I do truly enjoy all the whitespace in my new YouTube browsing experience. Refreshing!

Next on my list: Medium. Yes, the website you’re probably reading this on. Awkward!
Here’s the thing: I like using Medium to write posts, and I like how Medium makes it easy for people to find my posts.
But I don’t like the Medium front page, for the same reason I don’t like the Youtube front page. It serves up dozens of articles picked just for me, and those articles are often titled to appeal to the gossip-seeking part of my mind. I am happy to read articles on Medium that are recommended from my favorite bloggers and friends, I don’t want the algorithm to feed me them.
When I visit Medium of my own volition, it’s because I want to write a post that’s in my head. I don’t want to be distracted by the posts in others’ heads.
So once again, I wrote a Chrome extension: Medium UnHooked. The code is a little longer for this one, because it both hides the feed and provides quick links to the actions that I want to encourage for myself. Plus it says hello! :)

The last site on my list: Twitter. Oh, Twitter. I may very well be better off in life if I removed Twitter entirely, but I’m fortunate to have a sizable number of followers and I like having the option to share useful information widely.
I want to use Twitter, but I don’t want to be addicted to it — both because I don’t like when my mind starts trying to word every observation as a tweet, and because I don’t like scrolling tweets endlessly.
So I took an extreme measure: I unfollowed everyone. If I really want to read someone’s tweets, I can open their profile up individually or follow them in a feedreader like Feedly. Most of the time, I don’t.
Even when following 0 people, twitter.com has addictive elements: the trending hash tags (news? in tweet form? the worst!), the who-to-follow sidebar (noone!), and that bright neon notification icon.
As usual, I made a Chrome extension: Twitter Unhooked. The code is just CSS again, including a rule for making the notification icon as subtle as possible.

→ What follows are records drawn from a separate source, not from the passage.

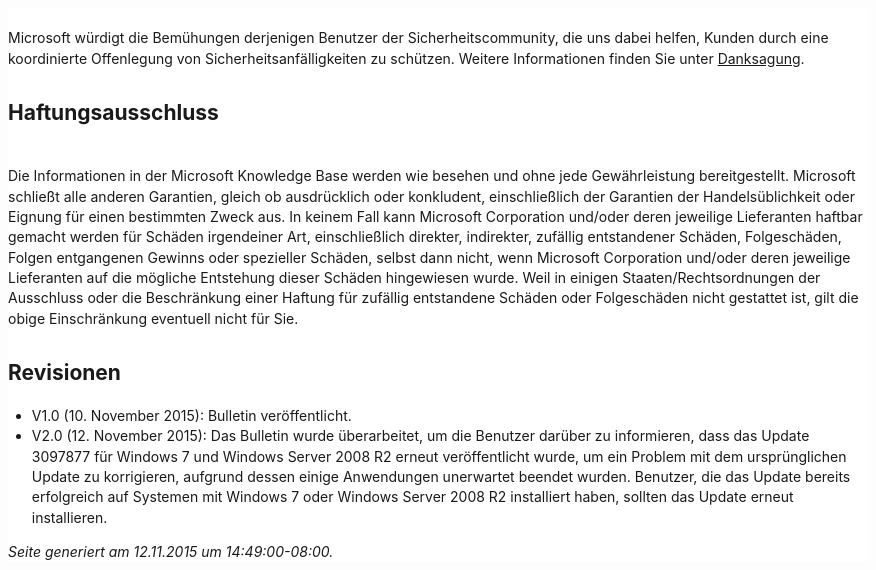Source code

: <span id="sectionToggle5"></span>  
Microsoft würdigt die Bemühungen derjenigen Benutzer der Sicherheitscommunity, die uns dabei helfen, Kunden durch eine koordinierte Offenlegung von Sicherheitsanfälligkeiten zu schützen. Weitere Informationen finden Sie unter [Danksagung](https://technet.microsoft.com/de-de/library/security/dn903755.aspx).
  
Haftungsausschluss  
------------------
  
<span id="sectionToggle6"></span>  
Die Informationen in der Microsoft Knowledge Base werden wie besehen und ohne jede Gewährleistung bereitgestellt. Microsoft schließt alle anderen Garantien, gleich ob ausdrücklich oder konkludent, einschließlich der Garantien der Handelsüblichkeit oder Eignung für einen bestimmten Zweck aus. In keinem Fall kann Microsoft Corporation und/oder deren jeweilige Lieferanten haftbar gemacht werden für Schäden irgendeiner Art, einschließlich direkter, indirekter, zufällig entstandener Schäden, Folgeschäden, Folgen entgangenen Gewinns oder spezieller Schäden, selbst dann nicht, wenn Microsoft Corporation und/oder deren jeweilige Lieferanten auf die mögliche Entstehung dieser Schäden hingewiesen wurde. Weil in einigen Staaten/Rechtsordnungen der Ausschluss oder die Beschränkung einer Haftung für zufällig entstandene Schäden oder Folgeschäden nicht gestattet ist, gilt die obige Einschränkung eventuell nicht für Sie.
  
Revisionen  
----------
  
<span id="sectionToggle7"></span>  
-   V1.0 (10. November 2015): Bulletin veröffentlicht.  
-   V2.0 (12. November 2015): Das Bulletin wurde überarbeitet, um die Benutzer darüber zu informieren, dass das Update 3097877 für Windows 7 und Windows Server 2008 R2 erneut veröffentlicht wurde, um ein Problem mit dem ursprünglichen Update zu korrigieren, aufgrund dessen einige Anwendungen unerwartet beendet wurden. Benutzer, die das Update bereits erfolgreich auf Systemen mit Windows 7 oder Windows Server 2008 R2 installiert haben, sollten das Update erneut installieren.
  
*Seite generiert am 12.11.2015 um 14:49:00-08:00.*
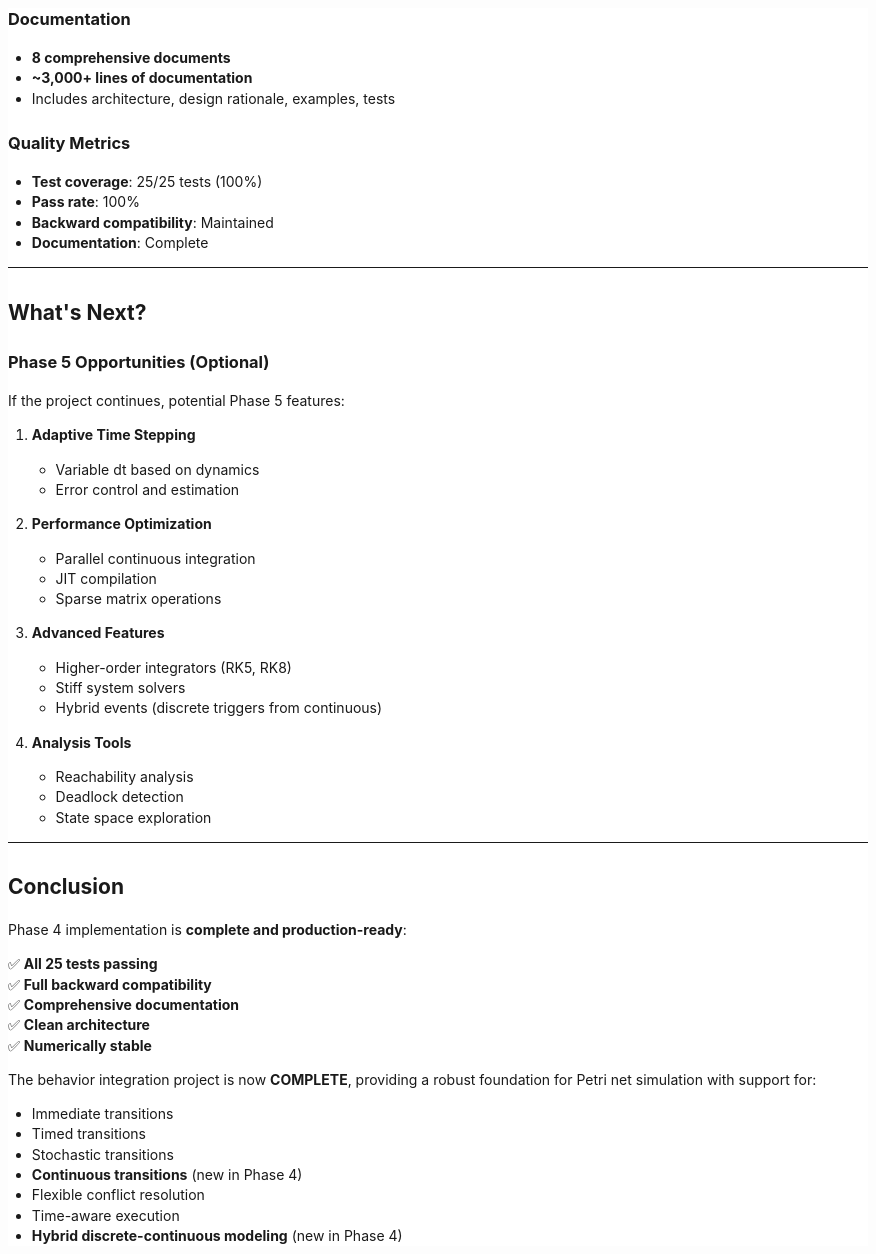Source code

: ### Documentation
- **8 comprehensive documents**
- **~3,000+ lines of documentation**
- Includes architecture, design rationale, examples, tests

### Quality Metrics
- **Test coverage**: 25/25 tests (100%)
- **Pass rate**: 100%
- **Backward compatibility**: Maintained
- **Documentation**: Complete

---

## What's Next?

### Phase 5 Opportunities (Optional)

If the project continues, potential Phase 5 features:

1. **Adaptive Time Stepping**
   - Variable dt based on dynamics
   - Error control and estimation

2. **Performance Optimization**
   - Parallel continuous integration
   - JIT compilation
   - Sparse matrix operations

3. **Advanced Features**
   - Higher-order integrators (RK5, RK8)
   - Stiff system solvers
   - Hybrid events (discrete triggers from continuous)

4. **Analysis Tools**
   - Reachability analysis
   - Deadlock detection
   - State space exploration

---

## Conclusion

Phase 4 implementation is **complete and production-ready**:

✅ **All 25 tests passing**  
✅ **Full backward compatibility**  
✅ **Comprehensive documentation**  
✅ **Clean architecture**  
✅ **Numerically stable**  

The behavior integration project is now **COMPLETE**, providing a robust foundation for Petri net simulation with support for:
- Immediate transitions
- Timed transitions
- Stochastic transitions
- **Continuous transitions** (new in Phase 4)
- Flexible conflict resolution
- Time-aware execution
- **Hybrid discrete-continuous modeling** (new in Phase 4)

This is just a sampling of the tools that are out there to help us improve our digital experience for the better. Another great tool is HabitLab, a Chrome extension by a Stanford HCI research group. The extension will serve up different “interventions” on the sites that you want to spend less time on, both generic ones like “GateKeeper” that pauses the site loading for a few seconds and reminds you to breathe, and site-specific ones like “Stop Autoplay” for Netflix. HabitLab is open-source and you you can submit new interventions, so I’ve started turning my extensions into HabitLab interventions.
There’s also an entire organization dedicated to this cause: Center for Humane Technology. Their goal is to encourage the next generation of products to embrace humane design, and to spread awareness to consumers about how to use technology to make your life better, not worse.
That’s also my goal in this post. I want to show you how you can take control of your digital experience, to make it work for you. But I also want to remind all of us that create products (including myself!) to think carefully when we’re adding new features into our products.
We want our users to be happy, not hooked.
Appendix: But… what about your phone?
None of these Chrome extensions work on my phone, as far as I know.
Typically, I try to keep my phone far away from me when I don’t need it. At night, my phone is always in another room. During the day, it’s usually a dozen feet away. Of course, it’s still tempting.
I turned my phone black and white about a month ago, and I find I’m less tempted by the more colorfully addictive parts of the web, like fashion blogs and videos. Generally everything feels less grippy when it’s black and white.
If you know of ways to modify your phone experience, please share below.